§ **Task brief**: Only the pictures are to be left out; write out the rest of the data exactly.
━━━━━ Entries supplied
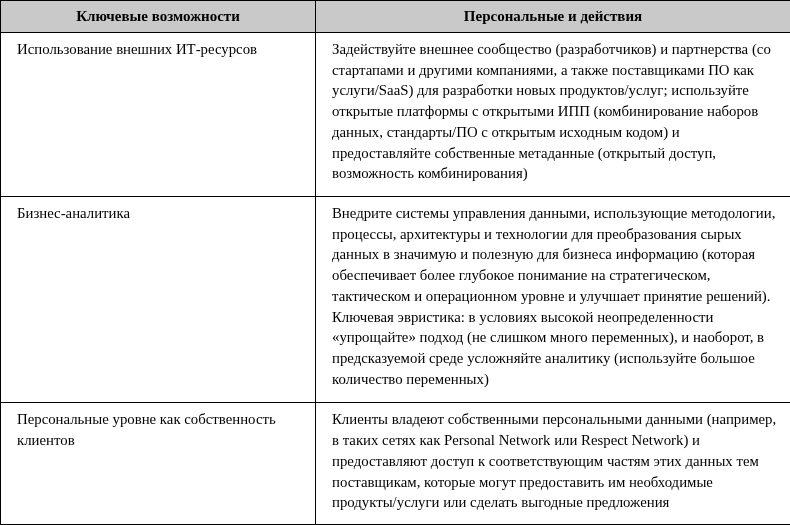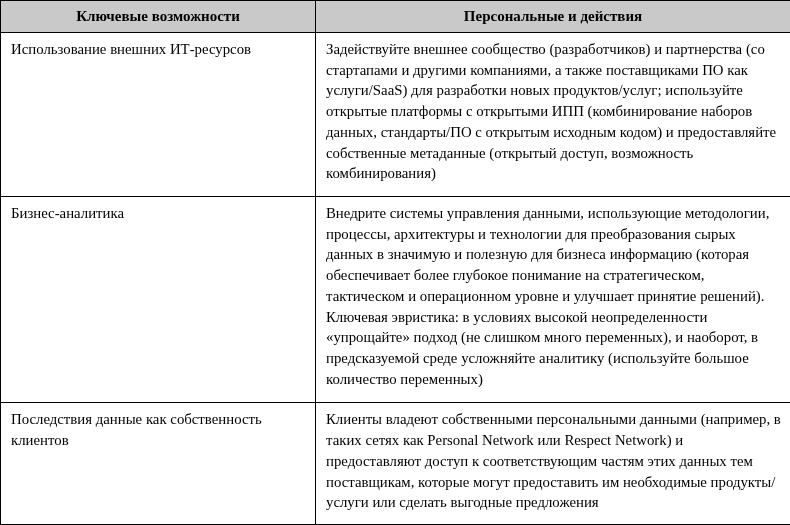"Использование внешних ИТ-ресурсов" table.features-table td { padding: 6px 9px 8px 10px -> 6px 9px 8px 16px }
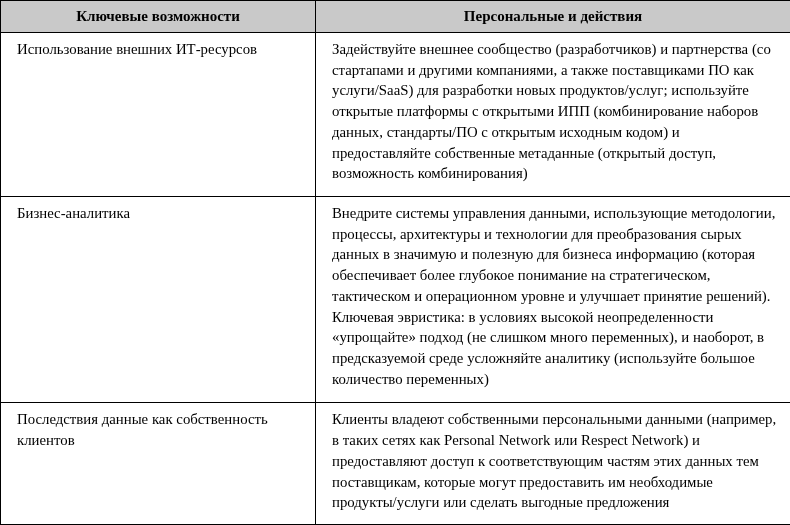"Последствия данные как собственность" td { text: Последствия данные -> Персональные уровне }
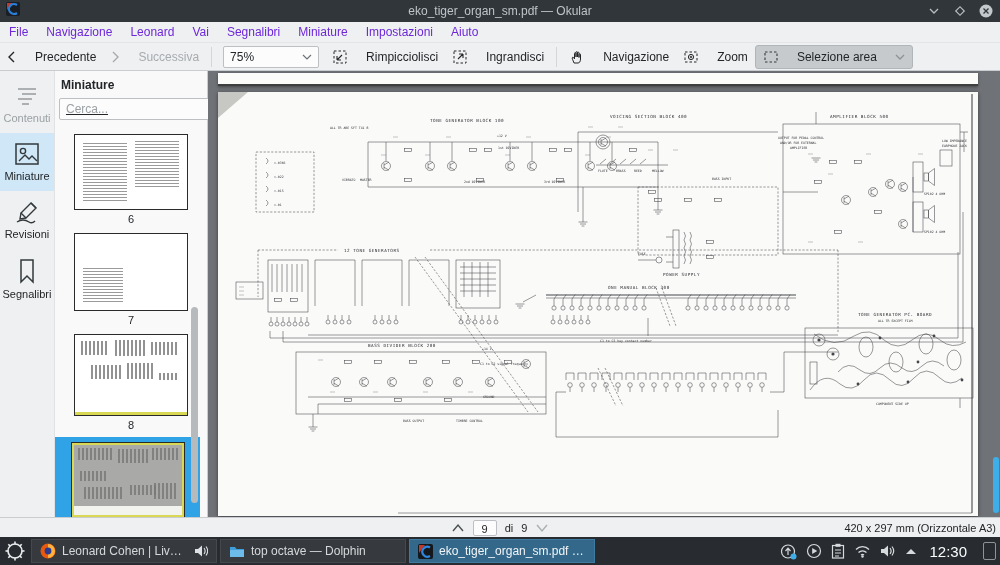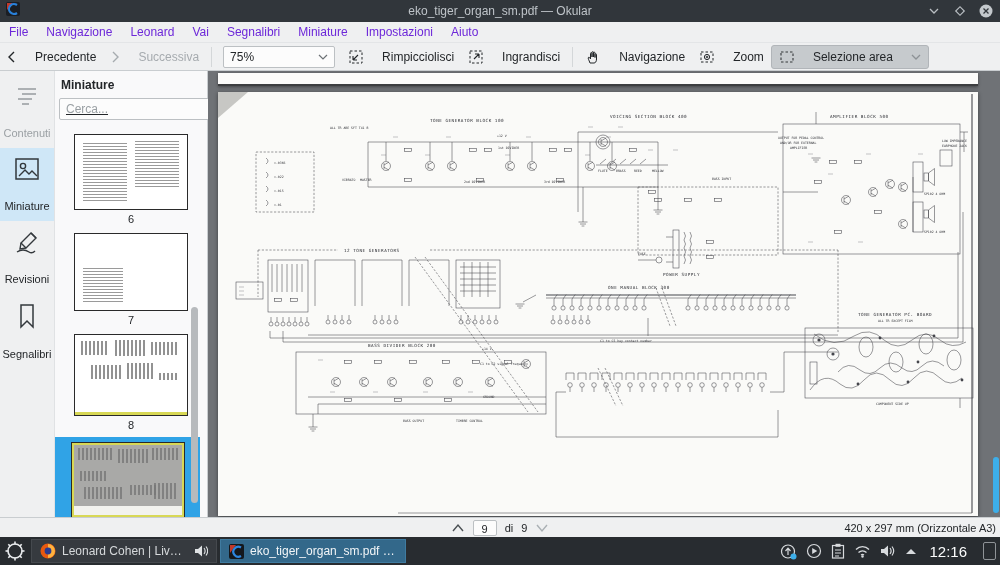"75%" .combo { width: 112px -> 96px }
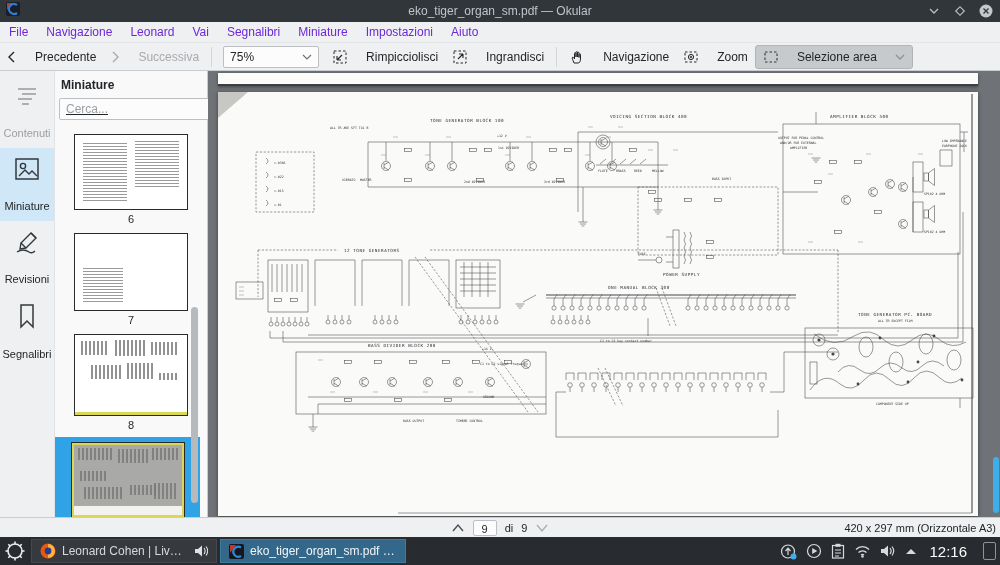"Contenuti" .railitem { gap: 18px -> 3px }
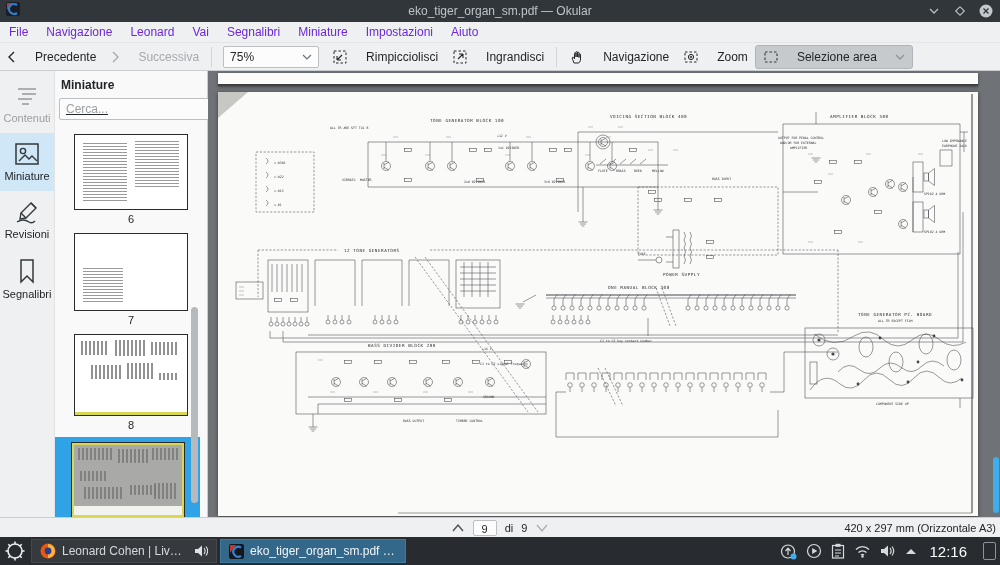"top octave — Dolphin" span.task { html: none -> <span> <svg> <path></path> <path></path> </svg> <span>top octave — Dolphin</span> </span> }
━━━━━━━━━━
§ **Your response**:
"Использование внешних ИТ-ресурсов" table.features-table td { padding: 6px 9px 8px 10px -> 6px 9px 8px 16px }
"Последствия данные как собственность" td { text: Последствия данные -> Персональные уровне }
"75%" .combo { width: 112px -> 96px }
"Contenuti" .railitem { gap: 18px -> 3px }
"top octave — Dolphin" span.task { html: none -> <span> <svg> <path></path> <path></path> </svg> <span>top octave — Dolphin</span> </span> }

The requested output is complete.